DATASET EXTRACT »
- Opening Delimiter -

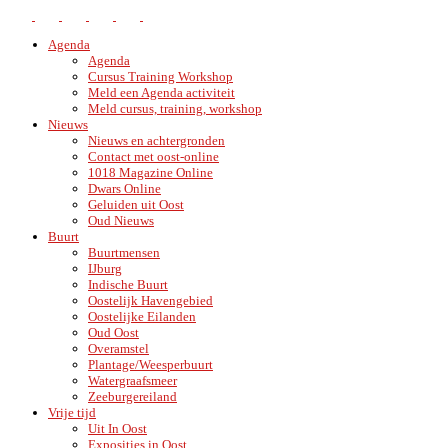
Agenda
Agenda
Cursus Training Workshop
Meld een Agenda activiteit
Meld cursus, training, workshop
Nieuws
Nieuws en achtergronden
Contact met oost-online
1018 Magazine Online
Dwars Online
Geluiden uit Oost
Oud Nieuws
Buurt
Buurtmensen
IJburg
Indische Buurt
Oostelijk Havengebied
Oostelijke Eilanden
Oud Oost
Overamstel
Plantage/Weesperbuurt
Watergraafsmeer
Zeeburgereiland
Vrije tijd
Uit In Oost
Exposities in Oost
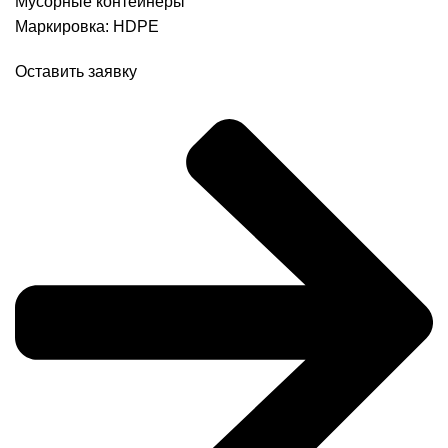
Мусорные контейнеры
Маркировка: HDPE
Оставить заявку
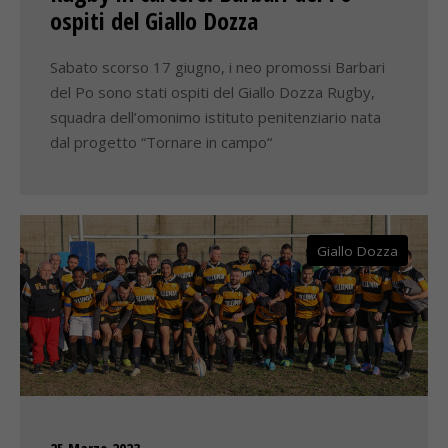
ospiti del Giallo Dozza
Sabato scorso 17 giugno, i neo promossi Barbari
del Po sono stati ospiti del Giallo Dozza Rugby,
squadra dell’omonimo istituto penitenziario nata
dal progetto “Tornare in campo“
Giallo Dozza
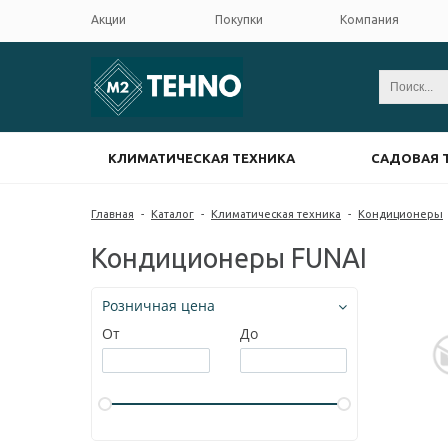
Акции
Покупки
Компания
КЛИМАТИЧЕСКАЯ ТЕХНИКА
САДОВАЯ 
Главная
-
Каталог
-
Климатическая техника
-
Кондиционеры
Кондиционеры FUNAI
Розничная цена
От
До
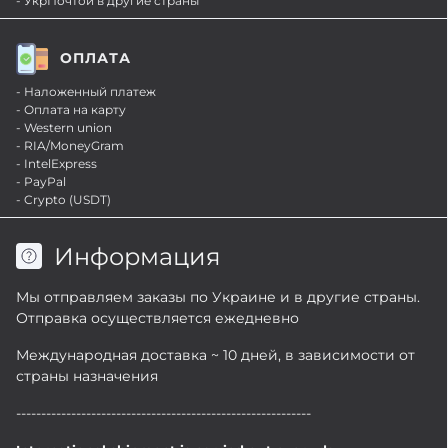
- УкрПочтой в другие страны
ОПЛАТА
- Наложенный платеж
- Оплата на карту
- Western union
- RIA/MoneyGram
- IntelExpress
- PayPal
- Crypto (USDT)
Информация
Мы отправляем заказы по Украине и в другие страны.
Отправка осуществляется ежедневно
Международная доставка ~ 10 дней, в зависимости от
страны назначения
-----------------------------------------------------------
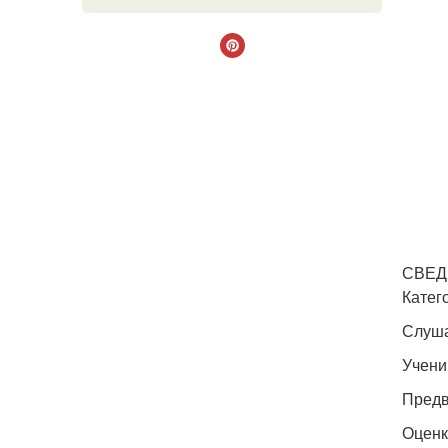
СВЕД
Катег
Слуша
Учени
Предв
Оценк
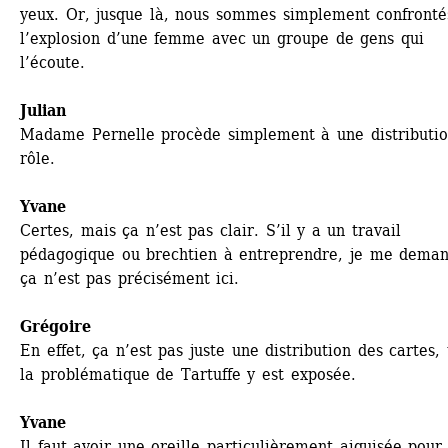
yeux. Or, jusque là, nous sommes simplement confrontés
l’explosion d’une femme avec un groupe de gens qui 
l’écoute.
Julian
Madame Pernelle procède simplement à une distributio
rôle.
Yvane
Certes, mais ça n’est pas clair. S’il y a un travail 
pédagogique ou brechtien à entreprendre, je me demand
ça n’est pas précisément ici.
Grégoire
En effet, ça n’est pas juste une distribution des cartes, 
la problématique de Tartuffe y est exposée.
Yvane
Il faut avoir une oreille particulièrement aiguisée pour 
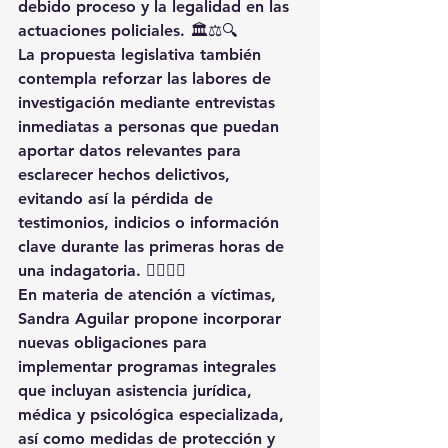
debido proceso y la legalidad en las 
actuaciones policiales. 🏛️⚖️🔍
La propuesta legislativa también 
contempla reforzar las labores de 
investigación mediante entrevistas 
inmediatas a personas que puedan 
aportar datos relevantes para 
esclarecer hechos delictivos, 
evitando así la pérdida de 
testimonios, indicios o información 
clave durante las primeras horas de 
una indagatoria. 🕵️‍♂️🧠📑
En materia de atención a víctimas, 
Sandra Aguilar propone incorporar 
nuevas obligaciones para 
implementar programas integrales 
que incluyan asistencia jurídica, 
médica y psicológica especializada, 
así como medidas de protección y 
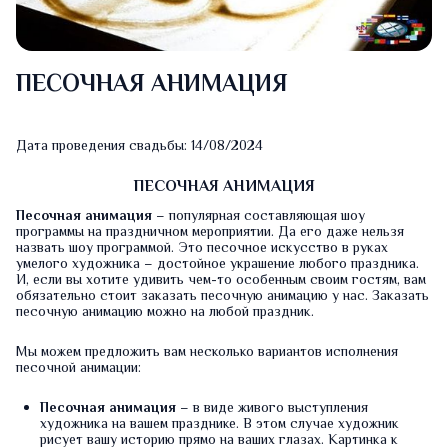
ПЕСОЧНАЯ АНИМАЦИЯ
Дата проведения свадьбы: 14/08/2024
ПЕСОЧНАЯ АНИМАЦИЯ
Песочная анимация
– популярная составляющая шоу
программы на праздничном мероприятии. Да его даже нельзя
назвать шоу программой. Это песочное искусство в руках
умелого художника – достойное украшение любого праздника.
И, если вы хотите удивить чем-то особенным своим гостям, вам
обязательно стоит заказать песочную анимацию у нас. Заказать
песочную анимацию можно на любой праздник.
Мы можем предложить вам несколько вариантов исполнения
песочной анимации:
Песочная анимация
– в виде живого выступления
художника на вашем празднике. В этом случае художник
рисует вашу историю прямо на ваших глазах. Картинка к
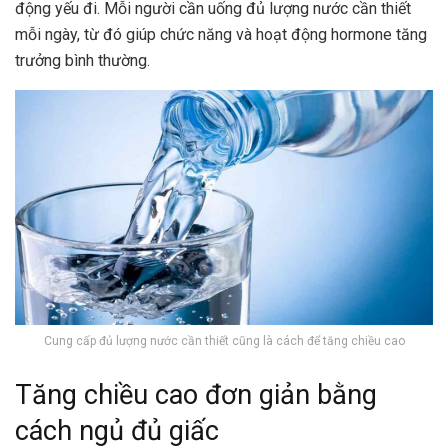
động yếu đi. Mỗi người cần uống đủ lượng nước cần thiết
mỗi ngày, từ đó giúp chức năng và hoạt động hormone tăng
trưởng bình thường.
Cung cấp đủ lượng nước cần thiết cũng là cách để tăng chiều cao
Tăng chiều cao đơn giản bằng
cách ngủ đủ giấc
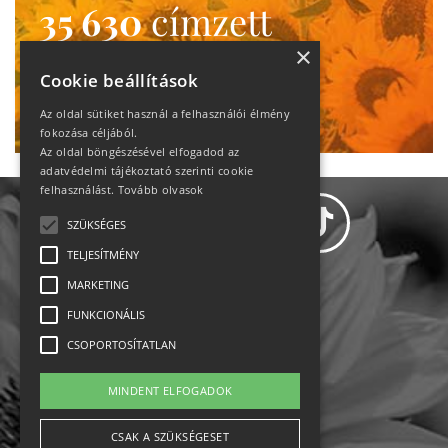
35 630
címzett
heti motiváció
×
Cookie beállítások
Ne maradj le!
Az oldal sütiket használ a felhasználói élmény
fokozása céljából.
Az oldal böngészésével elfogadod az
adatvédelmi tájékoztató szerinti cookie
felhasználást.
Tovább olvasok
SZÜKSÉGES
TELJESÍTMÉNY
MARKETING
Adatvédelem
FUNKCIONÁLIS
CSOPORTOSÍTATLAN
Állásajánlatok
MINDENT ELFOGADOK
Impresszum-kapcsolat
CSAK A SZÜKSÉGESET
Jogi nyilatkozat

- Closing Delimiter -

Your answer must be the lines from the one containing "La propuesta legislativa también" through the last line of the records, printed exactly with no pictures; please include both ends.

ANSWER SPACE »
La propuesta legislativa también 
contempla reforzar las labores de 
investigación mediante entrevistas 
inmediatas a personas que puedan 
aportar datos relevantes para 
esclarecer hechos delictivos, 
evitando así la pérdida de 
testimonios, indicios o información 
clave durante las primeras horas de 
una indagatoria. 🕵️‍♂️🧠📑
En materia de atención a víctimas, 
Sandra Aguilar propone incorporar 
nuevas obligaciones para 
implementar programas integrales 
que incluyan asistencia jurídica, 
médica y psicológica especializada, 
así como medidas de protección y 
ПЕСОЧНАЯ АНИМАЦИЯ
Дата проведения свадьбы: 14/08/2024
ПЕСОЧНАЯ АНИМАЦИЯ
Песочная анимация
– популярная составляющая шоу
программы на праздничном мероприятии. Да его даже нельзя
назвать шоу программой. Это песочное искусство в руках
умелого художника – достойное украшение любого праздника.
И, если вы хотите удивить чем-то особенным своим гостям, вам
обязательно стоит заказать песочную анимацию у нас. Заказать
песочную анимацию можно на любой праздник.
Мы можем предложить вам несколько вариантов исполнения
песочной анимации:
Песочная анимация
– в виде живого выступления
художника на вашем празднике. В этом случае художник
рисует вашу историю прямо на ваших глазах. Картинка к
động yếu đi. Mỗi người cần uống đủ lượng nước cần thiết
mỗi ngày, từ đó giúp chức năng và hoạt động hormone tăng
trưởng bình thường.
Cung cấp đủ lượng nước cần thiết cũng là cách để tăng chiều cao
Tăng chiều cao đơn giản bằng
cách ngủ đủ giấc
35 630
címzett
heti motiváció
×
Cookie beállítások
Ne maradj le!
Az oldal sütiket használ a felhasználói élmény
fokozása céljából.
Az oldal böngészésével elfogadod az
adatvédelmi tájékoztató szerinti cookie
felhasználást.
Tovább olvasok
SZÜKSÉGES
TELJESÍTMÉNY
MARKETING
Adatvédelem
FUNKCIONÁLIS
CSOPORTOSÍTATLAN
Állásajánlatok
MINDENT ELFOGADOK
Impresszum-kapcsolat
CSAK A SZÜKSÉGESET
Jogi nyilatkozat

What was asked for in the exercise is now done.